Ducati claimed over 220bhp, and right from pre-season testing the combination of that engine and the slippery, F1-inspired bodywork meant the Desmosedici was the fastest GP bike of all in a straight line. That’s been a consistent theme for the Desmosedici ever since.

Technically, the bike was much like the prototype tested in 2002. The chassis was a minimalist trellis, with the engine already providing much of the structural strength – something Ducati would later take even further. The swingarm looked like a basic and brutal solution, and would be refined over time.

Heat quickly proved to be an issue, and soon the GP3 gained vents in the slab-sided fairing as a result.

On track, Ducati amazed with its performance, which surpassed expectations for a team new to MotoGP. Loris Capirossi took a podium in the bike’s first ever race, with third at Suzuka.

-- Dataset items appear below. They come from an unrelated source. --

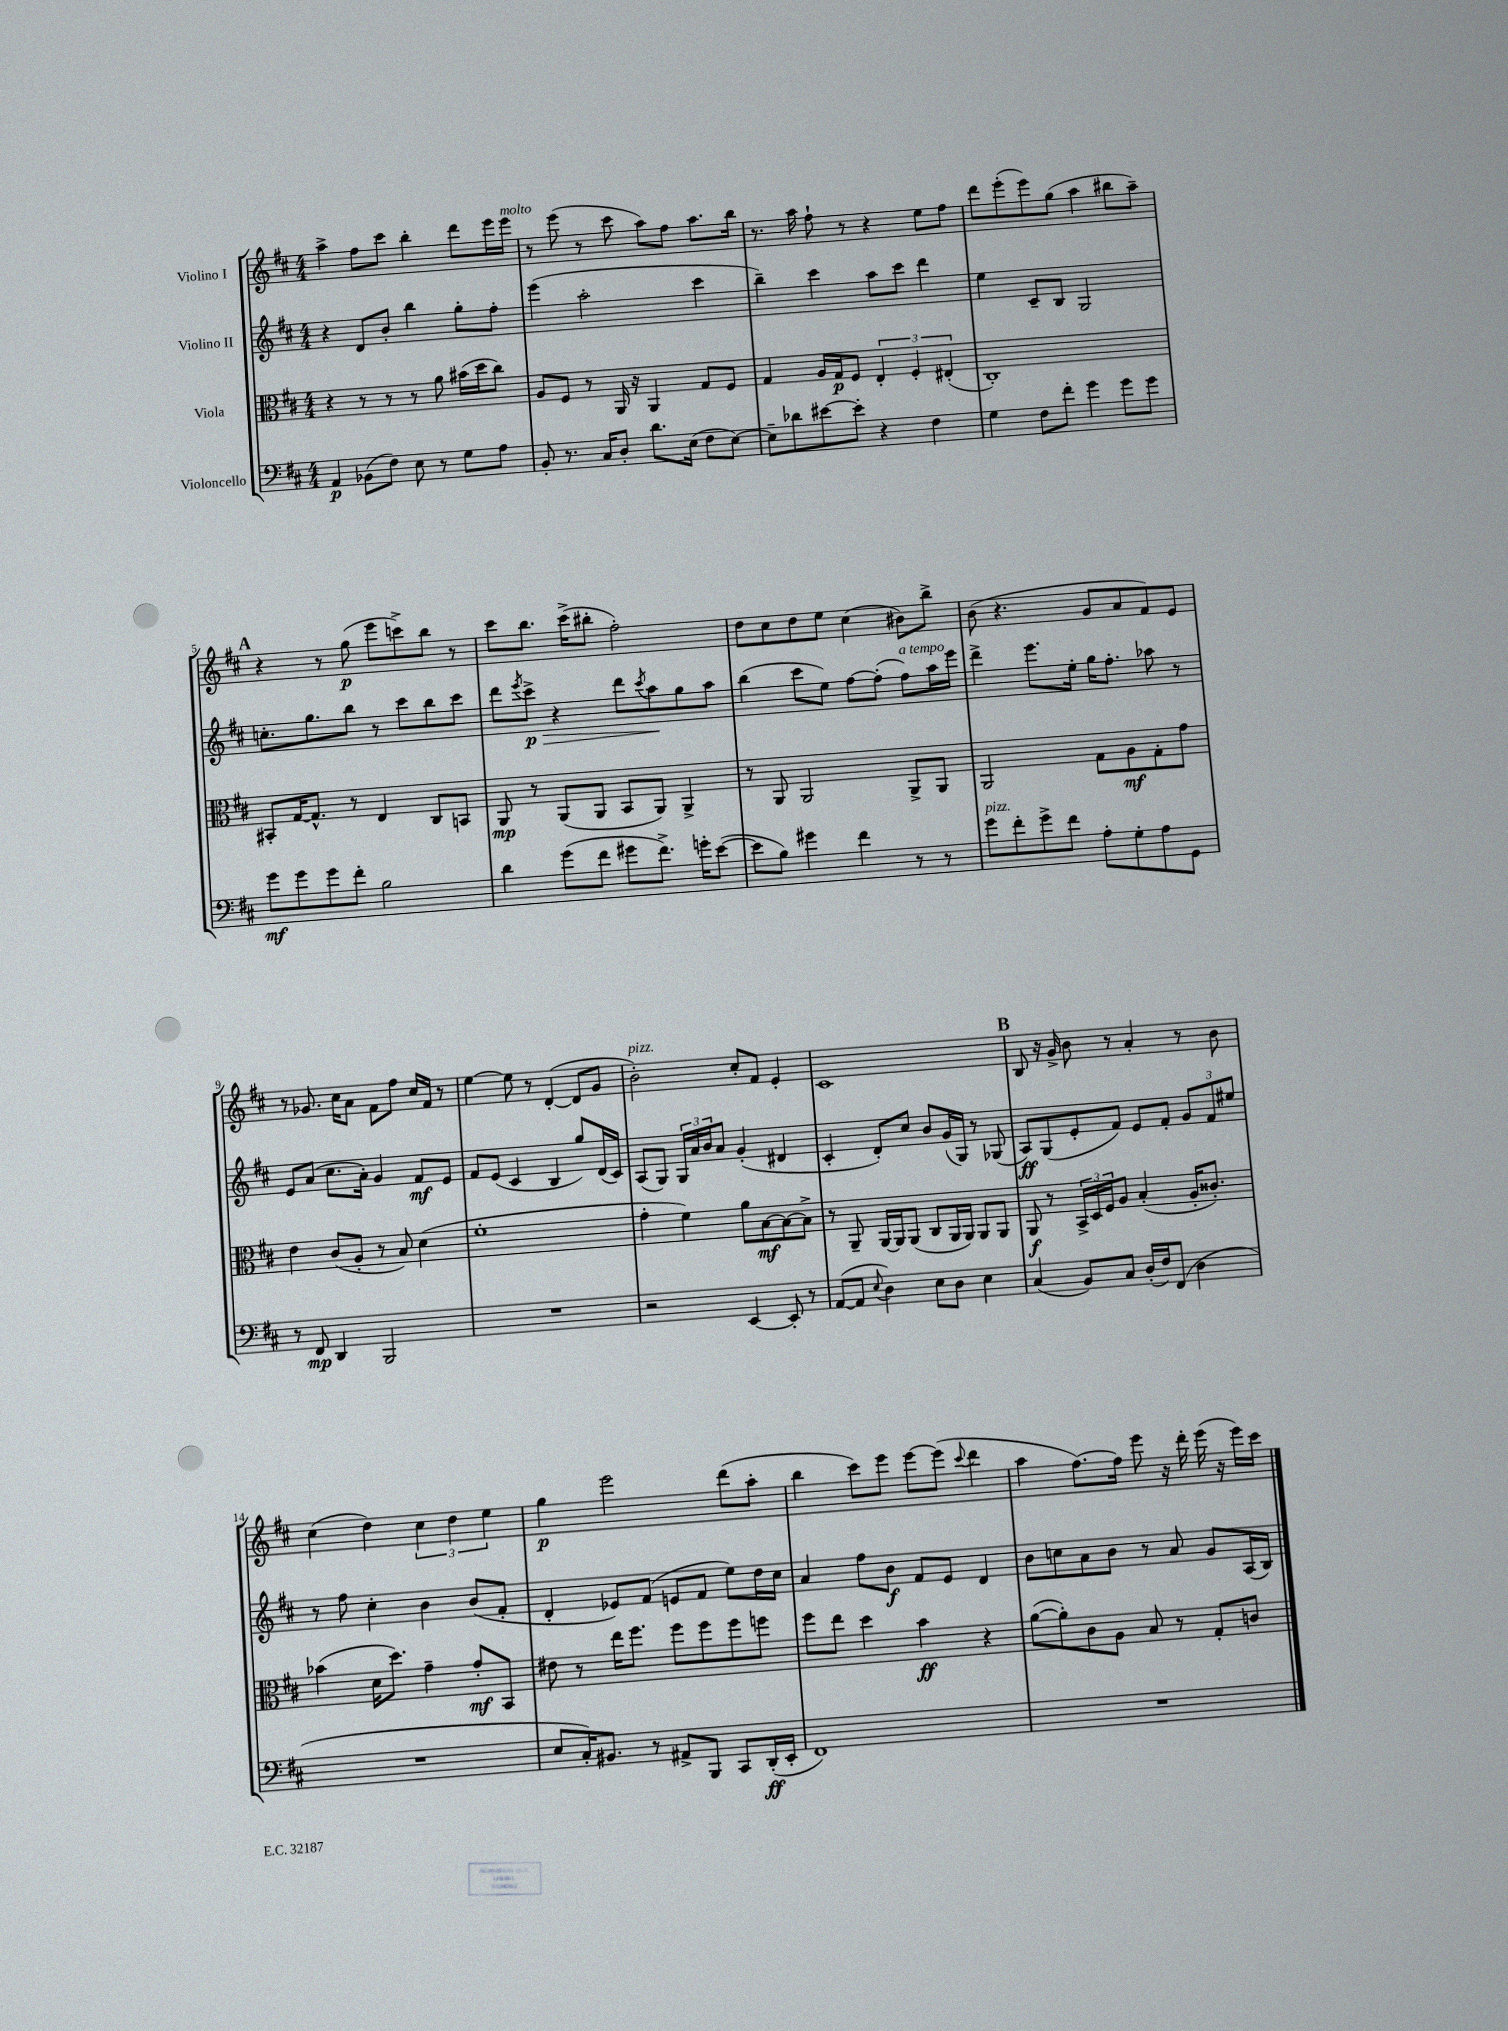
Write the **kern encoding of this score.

**kern	**kern	**kern	**kern
*staff4	*staff3	*staff2	*staff1
*clefF4	*clefC3	*clefG2	*clefG2
*k[f#c#]	*k[f#c#]	*k[f#c#]	*k[f#c#]
*M4/4	*M4/4	*M4/4	*M4/4
4AA	4r	4r	4aa^
(8BB-	8r	8d	8ff#
8F#)	8r	8b'	8ccc#
8E	8r	4bb	4bb'
8r	8a	.	.
8G	(16b#	8gg'	8ddd
.	16dd	.	.
8A	8cc#)	8ff#'	16eee
.	.	.	16eee
=	=	=	=
8BB'	8A	(4eee	8r
8.r	8F#	.	(8eee
.	8r	2aa'	8r
16C#	.	.	.
8D'	16AA	.	8ccc#
.	16r	.	.
8.d	4AA	.	8aa)
.	.	.	8ff#
(16E	.	.	.
8F#	8G	4ccc#	8.aa
[8E)	8F#	.	.
.	.	.	16bb
=	=	=	=
8E~]	4G	4bb~)	8.r
8d-	.	.	.
.	.	.	16aa
[8e#	16A	4ccc#	8ff#`
.	16G	.	.
8e#']	8F#	.	8r
4r	6E'	8aa	4r
.	.	8ccc#	.
.	6F#'	.	.
4F#	.	4ddd	8ee
.	(6E#'	.	.
.	.	.	8ff#
=	=	=	=
4G	1C#')	4ee	8ddd
.	.	.	(8eee'
8F#	.	8c#~	8eee)
8f#'	.	8B	(8gg
4g	.	2G	4aa
8g	.	.	8bb#
8g	.	.	8aa~)
=	=	=	=
8g	8BB#'	8.cc'	4r
8g	[16G	.	.
.	8.G^^]	8.gg	.
8g	.	.	8r
8f#'	8r	8bb	(8gg
2B	4E	8r	8eee
.	.	8ccc#	8ccc^)
.	8C#	8bb	8bb
.	8BB	8ccc#	8r
=	=	=	=
4d	8AA	8ddd	8ccc#
.	.	8qeee	.
.	8r	8ccc#^	8.bb
(8g	(8AA	4r	.
.	.	.	(16ccc#^
8f#	8AA	.	8bb#'
8g#	8BB	8ddd	2ff#')
.	.	8qccc#	.
8.f#^)	8AA)	8aa	.
.	4AA^	8gg	.
16g'	.	.	.
([8e	.	8aa	.
=	=	=	=
8e]	8r	(4bb	8dd
8B)	8AA	.	8cc#
4g#	2AA	8ccc#	8dd
.	.	8ee)	8ee
4f#	.	[8ff#	(4cc#
.	.	(8ff#']	.
8r	8AA^	8ff#)	8b#)
8r	8AA	16aa	8bb^
.	.	16eee	.
=	=	=	=
8g	2AA	4ddd^	(8b
8f#'	.	.	4.r
8g^	.	8.eee	.
8f#	.	.	.
.	.	16ee'	.
8A'	8G	16gg	8g
.	.	8.ff#'	.
8G'	8A	.	8a
8A	8G'	8aa-	8f#)
8GG	8g	8r	8e
=	=	=	=
8r	4e	8e	8r
8FF#	.	(8a	8.g-
4DD	(8c#	8.cc#	.
.	.	.	16cc#
.	8A'	.	8a
.	.	16a')	.
2BBB	8r	4g	8f#
.	8B)	.	8ff#
.	(4d	8f#	16cc#
.	.	.	16f#
.	.	8e	8r
=	=	=	=
1r	1f#'	8f#	[4ee
.	.	(8e	.
.	.	4c#	8ee]
.	.	.	8r
.	.	4B	([4d'
.	.	8gg)	8d]
.	.	(16d	8g
.	.	16c#)	.
=	=	=	=
2r	4g'	(8A	2b')
.	.	8G)	.
.	4f#)	24G	.
.	.	24a	.
.	.	24b	.
.	.	8a	.
[4EE	8a	(4g'	8cc#'
.	[8B	.	8f#
8EE']	8B_	4d#	4e'
8r	8B^]	.	.
=	=	=	=
([8AA	8r	4c#'	1c#
8AA]	8AA~	.	.
8qqE	.	.	.
4D)	[16AA	8d')	.
.	16AA]	.	.
.	(8AA	8cc#	.
8E	8C#	8b	.
8D	16AA	(16g	.
.	16AA)	16G)	.
4E	8AA	8r	.
.	8AA	(8G-	.
=	=	=	=
(4C#	8AA	8A)	8B
.	8r	(8G	16r
.	.	.	16g^
8BB)	24BB^	8e'	8b
.	24D	.	.
.	24F#	.	.
8C#	8A	8f#)	8r
(16D'	(4B'	8e	4a'
16F#)	.	.	.
(8FF#	.	8f#'	.
4D	16A'	12g	8r
.	8.c##')	.	.
.	.	12f#	.
.	.	.	8b
.	.	12ee#	.
=	=	=	=
1r	(4b-	8r	(4cc#
.	.	8ff#	.
.	16d	4cc#'	4dd)
.	8.dd)	.	.
.	4g~	4b	6cc#
.	.	.	6dd
.	8g'	(8b	.
.	.	.	6ee
.	8BB	8f#'	.
=	=	=	=
8E	8e#	4d'	4gg
16C#')	8r	.	.
8.BB#	.	.	.
.	16ee	8e-)	2eee
.	8.ff#	.	.
8r	.	(8f#	.
8AA#^	8ff#	8e	.
8BBB	8ff#	8f#	.
8CC#	8ff#	8ee)	(8ddd
(16DD'	8ff	16dd	8aa'
16EE'	.	16cc#	.
=	=	=	=
1FF#)	8ff#	4a	4bb
.	8ee	.	.
.	4dd	8ff#	8ccc#)
.	.	8b	8eee
.	4b	8f#	[8eee
.	.	8e	(8eee]
.	.	.	8qqccc#
.	4r	4d	4ddd
=	=	=	=
1r	([8a	8b	4aa
.	8a'])	8cc	.
.	8c#	8a	[8.ff#)
.	8A	8b	.
.	.	.	16ff#]
.	8B	8r	8eee
.	8r	8a	16r
.	.	.	16ddd'
.	8G'	8g	(16eee
.	.	.	16r
.	8c	(16A	16eee)
.	.	16B)	16ccc#
==	==	==	==
*-	*-	*-	*-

After a string of retirements, his next finish was second place in Italy, followed by Ducati’s first MotoGP victory at the next race, Catalunya. Three further podiums took him to fourth in the title race. Teammate Troy Bayliss was sixth, with three third places to his name.

2004 Desmosedici GP4

In 2003, the Desmosedici set a speed record of 202.5 mph, the fastest seen in MotoGP, but just a year later its successor achieved over 215mph at the IRTA tests in Catalunya.

Power was up to around 230bhp for 2004, and the bike’s fairing became even more complete – it was now impossible to even glimpse the engine or frame under the skin of carbon fibre. In fact, the chassis remained a steel trellis and the engine was a subtle evolution, revving a little higher to create its extra power. During the season the team also revisited the Twinpulse engine concept, starting from the Dutch round at Assen.


Aerodynamic changes includes new intakes on the tail along with slots in the top to allow the exhaust heat to escape. The swing arm was much less agricultural than the previous design, but still looks frail compared to later evolutions.

After the stunning first season, 2004’s results were disappointing. Ducati achieved only three podiums – a lone third place each for Capirossi, Bayliss and Ruben Xaus.